Task requirements => All lines from the one containing "تمامی کالاها و" through the end of the data below are to be repeated exactly, with pictures left out.

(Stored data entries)
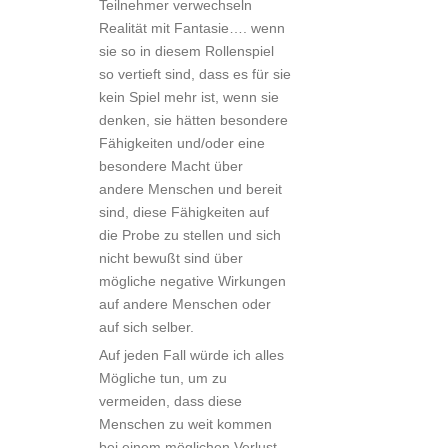
Teilnehmer verwechseln
Realität mit Fantasie…. wenn
sie so in diesem Rollenspiel
so vertieft sind, dass es für sie
kein Spiel mehr ist, wenn sie
denken, sie hätten besondere
Fähigkeiten und/oder eine
besondere Macht über
andere Menschen und bereit
sind, diese Fähigkeiten auf
die Probe zu stellen und sich
nicht bewußt sind über
mögliche negative Wirkungen
auf andere Menschen oder
auf sich selber.
Auf jeden Fall würde ich alles
Mögliche tun, um zu
vermeiden, dass diese
Menschen zu weit kommen
bei einem möglichen Verlust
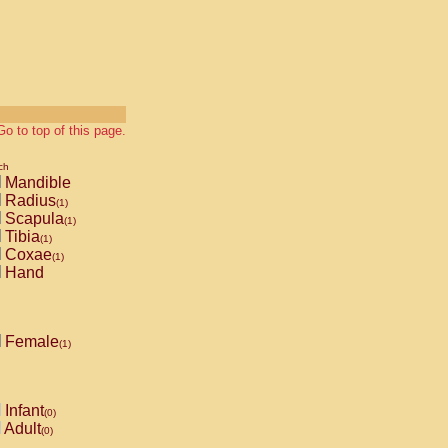
Go to top of this page.
ch
Mandible
Radius
(1)
Scapula
(1)
Tibia
(1)
Coxae
(1)
Hand
Female
(1)
Infant
(0)
Adult
(0)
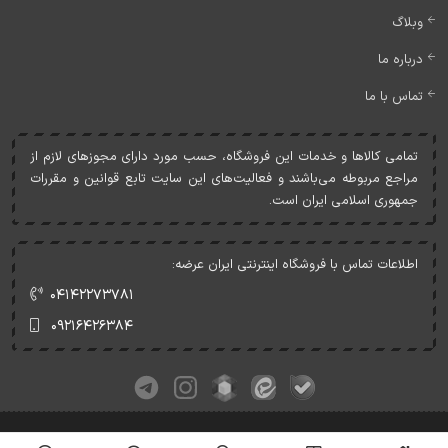
وبلاگ
درباره ما
تماس با ما
تمامی کالاها و خدمات اين فروشگاه، حسب مورد دارای مجوزهای لازم از
مراجع مربوطه می‌باشند و فعاليت‌های اين سايت تابع قوانين و مقررات
جمهوری اسلامی ايران است.
اطلاعات تماس با فروشگاه اینترنتی ایران عرضه:
۰۴۱۴۲۲۷۳۷۸۱
۰۹۲۱۶۴۲۶۳۸۴
کلیه حقوق این وبسایت متعلق به ایران عرضه می‌باشد.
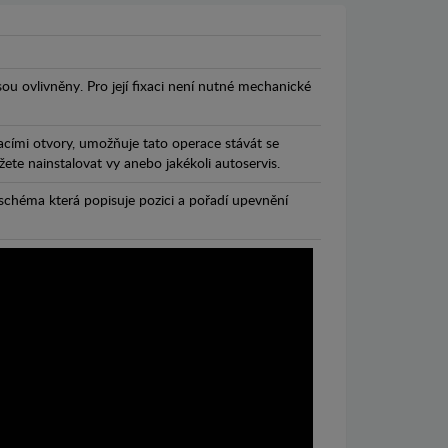
jsou ovlivněny. Pro její fixaci není nutné mechanické
cími otvory, umožňuje tato operace stávát se
te nainstalovat vy anebo jakékoli autoservis.
chéma která popisuje pozici a pořadí upevnění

Solution for this exercise =>
تمامی کالاها و خدمات اين فروشگاه، حسب مورد دارای مجوزهای لازم از
مراجع مربوطه می‌باشند و فعاليت‌های اين سايت تابع قوانين و مقررات
جمهوری اسلامی ايران است.
اطلاعات تماس با فروشگاه اینترنتی ایران عرضه:
۰۴۱۴۲۲۷۳۷۸۱
۰۹۲۱۶۴۲۶۳۸۴
کلیه حقوق این وبسایت متعلق به ایران عرضه می‌باشد.
jsou ovlivněny. Pro její fixaci není nutné mechanické
cími otvory, umožňuje tato operace stávát se
te nainstalovat vy anebo jakékoli autoservis.
chéma která popisuje pozici a pořadí upevnění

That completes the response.